I have just spent the afternoon hard wiring in a Ctek D250S Dual battery to battery charger to the Rapido CBE DS-520 distribution unit. A bonus with this charger is that is a MPPT solar regulator as well so it covers all your charging requirements when off hookup. Wiring up is quite straightforward, but because of the way it works, you need to fit a relay to ensure the AES fridge operates correctly. You also need to disconnect the CBE split charge to avoid confusing things.

I contacted Ctek for a bit of advice and found them very helpful, and they supplied a diagram with instructions. The translation was a bit strange as they are Swedish, still understandable.

This B2B is only 20amps as opposed to the Stirling 50amp, but it does have the MPPT regulator advantage. I bought the Ctek off fleabay for £100 which is not a lot more than a regulator on its own.

Off to the Stratford show at the weekend so I will see how it performs. I saw 2 amps from my 80 watt panel this afternoon with an overcast sky, never seen that before.

If anybody wants a copy of the wiring diagram ( its a PDF file) then send me a pm.

Colin


----------



## Christine600 (Jan 20, 2011)

It's the one I got in my van - a great little box!

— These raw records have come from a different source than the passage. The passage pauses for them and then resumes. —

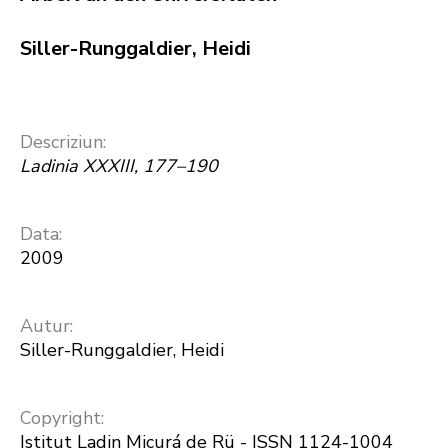
Siller-Runggaldier, Heidi
Descriziun:
Ladinia XXXIII, 177–190
Data:
2009
Autur:
Siller-Runggaldier, Heidi
Copyright:
Istitut Ladin Micurá de Rü - ISSN 1124-1004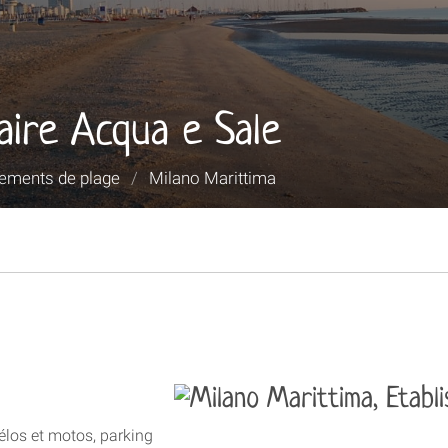
aire Acqua e Sale
sements de plage
/
Milano Marittima
élos et motos, parking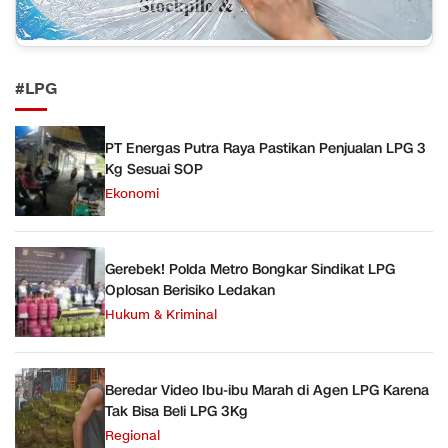
#LPG
PT Energas Putra Raya Pastikan Penjualan LPG 3
Kg Sesuai SOP
Ekonomi
Gerebek! Polda Metro Bongkar Sindikat LPG
Oplosan Berisiko Ledakan
Hukum & Kriminal
Beredar Video Ibu-ibu Marah di Agen LPG Karena
Tak Bisa Beli LPG 3Kg
Regional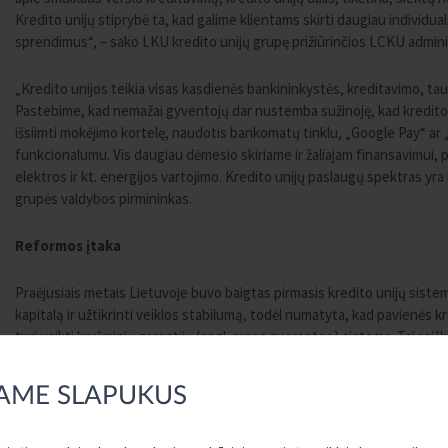
Kredito unijų stiprybė ta, kad galime klientams skirti daugiau individu
sprendimus“, – sako LKU kredito unijų grupę prižiūrinčios LCKU admini
„Kredito unijos teikia visas kasdienės bankininkystės, kreditavimo, t
Pastebime, kad nemažai gyventojų dar nustemba sužinoję, kad kredito u
išsiimti mokėjimo kortelę, naudotis bankomatų tinklu, „Google Pay“ ar 
funkcionalumu. Vis daugiau dėmesio skiriame ir žaliajam finansavimui
elektros ir kt. energijos vartojimo. Kredito unijų paslaugų spektras yra
grupės valdybos pirmininkas.
Reformos įtaka
Praėjusiais metais Lietuvoje buvo baigtas pirmasis kredito unijų siste
kapitalą ir užtikrinti veiklos stabilumą, todėl numatyta, kad pavienės kre
turi veikti kryžminių garantijų (angl. cross guarantee) sistema. Tai reiš
pačių metodikų, veiklos modelio, procedūrų. Kredito unijų grupės veikia p
vienetai. Centrinės kredito unijos prižiūri ir įpareigoja kredito unijas l
AME SLAPUKUS
rizikos ir didinamos galimybės augti. Šiuo metu kredito unijų veikla atit
finansų įstaiga, įskaitant bankus. Taip pat kredito unijų, kaip ir kitų Li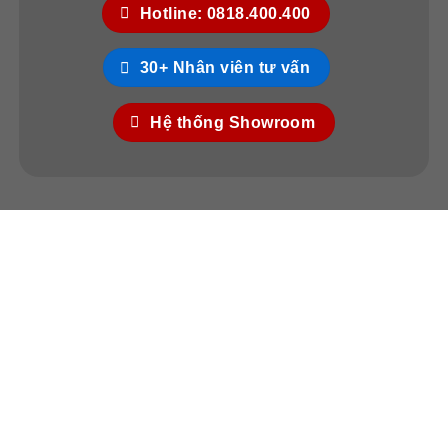
Hotline: 0818.400.400
30+ Nhân viên tư vấn
Hệ thống Showroom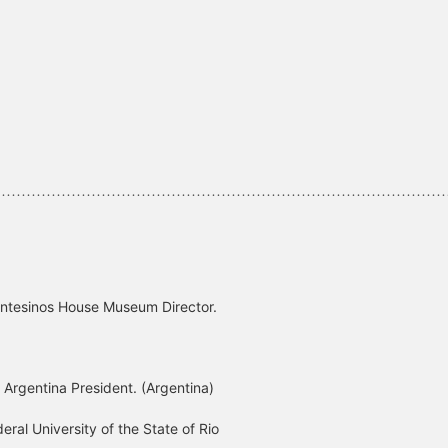
………………………………………………………………………………
ntesinos House Museum Director.
rgentina President. (Argentina)
l University of the State of Rio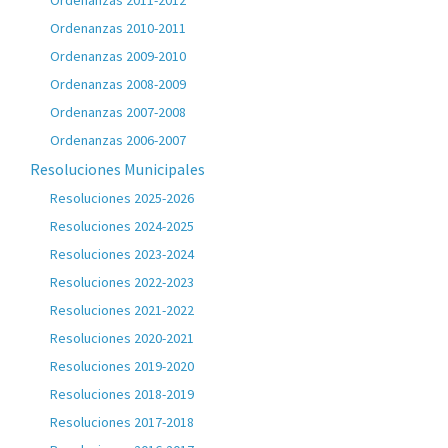
Ordenanzas 2011-2012
Ordenanzas 2010-2011
Ordenanzas 2009-2010
Ordenanzas 2008-2009
Ordenanzas 2007-2008
Ordenanzas 2006-2007
Resoluciones Municipales
Resoluciones 2025-2026
Resoluciones 2024-2025
Resoluciones 2023-2024
Resoluciones 2022-2023
Resoluciones 2021-2022
Resoluciones 2020-2021
Resoluciones 2019-2020
Resoluciones 2018-2019
Resoluciones 2017-2018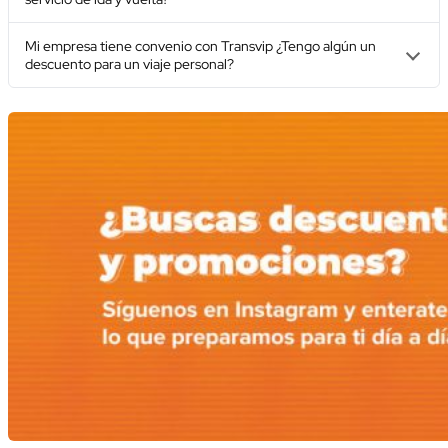
Mi empresa tiene convenio con Transvip ¿Tengo algún un
descuento para un viaje personal?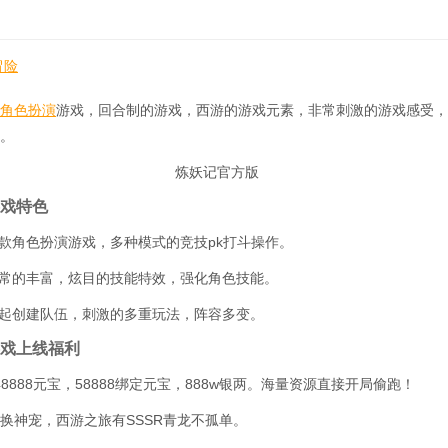
冒险
角色扮演
游戏，回合制的游戏，西游的游戏元素，非常刺激的游戏感受，
。
戏特色
一款角色扮演游戏，多种模式的竞技pk打斗操作。
非常的丰富，炫目的技能特效，强化角色技能。
一起创建队伍，刺激的多重玩法，阵容多变。
戏上线福利
，48888元宝，58888绑定元宝，888w银两。海量资源直接开局偷跑！
兑换神宠，西游之旅有SSSR青龙不孤单。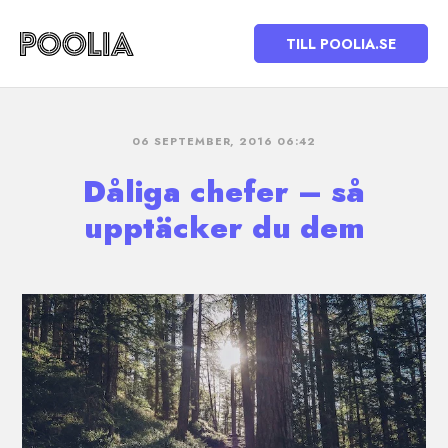
TILL POOLIA.SE
06 SEPTEMBER, 2016 06:42
Dåliga chefer – så
upptäcker du dem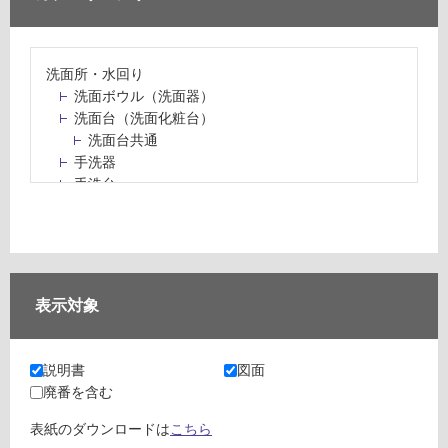
洗面所・水回り
洗面ボウル（洗面器）
洗面台（洗面化粧台）
洗面台共通
手洗器
手洗台
水栓パン・スロップシンク
水栓金具・水栓（蛇口）・カラン
止水栓・排水金物
ミラーボックス・ミラーキャビネット
ミラー（鏡）
表示対象
洗面アクセサリー
洗面所収納（洗面収納）
カウンター・天板（洗面所・水回り）
説明書
図面
室内物干し（物干しワイヤー・ロープ）
廃番を含む
ランドリールーム
メンテナンス
表紙のダウンロードは
こちら
タイル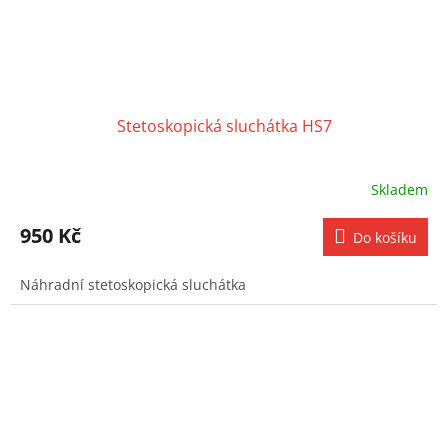
Stetoskopická sluchátka HS7
Skladem
950 Kč
Do košíku
Náhradní stetoskopická sluchátka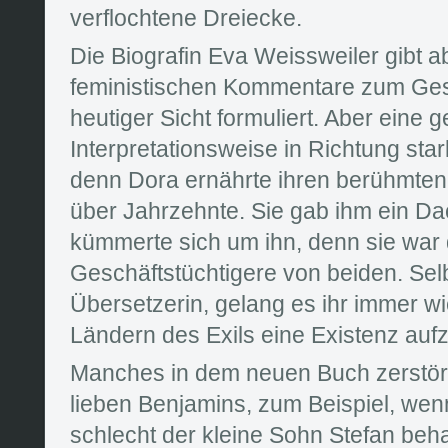
verflochtene Dreiecke.
Die Biografin Eva Weissweiler gibt a
feministischen Kommentare zum Ge
heutiger Sicht formuliert. Aber eine 
Interpretationsweise in Richtung sta
denn Dora ernährte ihren berühmte
über Jahrzehnte. Sie gab ihm ein Da
kümmerte sich um ihn, denn sie war 
Geschäftstüchtigere von beiden. Selb
Übersetzerin, gelang es ihr immer w
Ländern des Exils eine Existenz auf
Manches in dem neuen Buch zerstör
lieben Benjamins, zum Beispiel, wenn
schlecht der kleine Sohn Stefan be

I was adviced from fellow motorhome owners to wire it directly to the leisure battery and not trough any CBE/CBL since it in certain situations can produce 15V which might be a bit too much for some of the vans components.


----------



## TheFlups (Nov 9, 2012)

We have had a Cetek 250S Dual on our last 2 vans and they are brilliant...fit and forget.


----------



## teemyob (Nov 22, 2005)

I find the D250S drains the cab battery.

I would be interested in looking at the diagram so will send you a PM with my email address.

TM


----------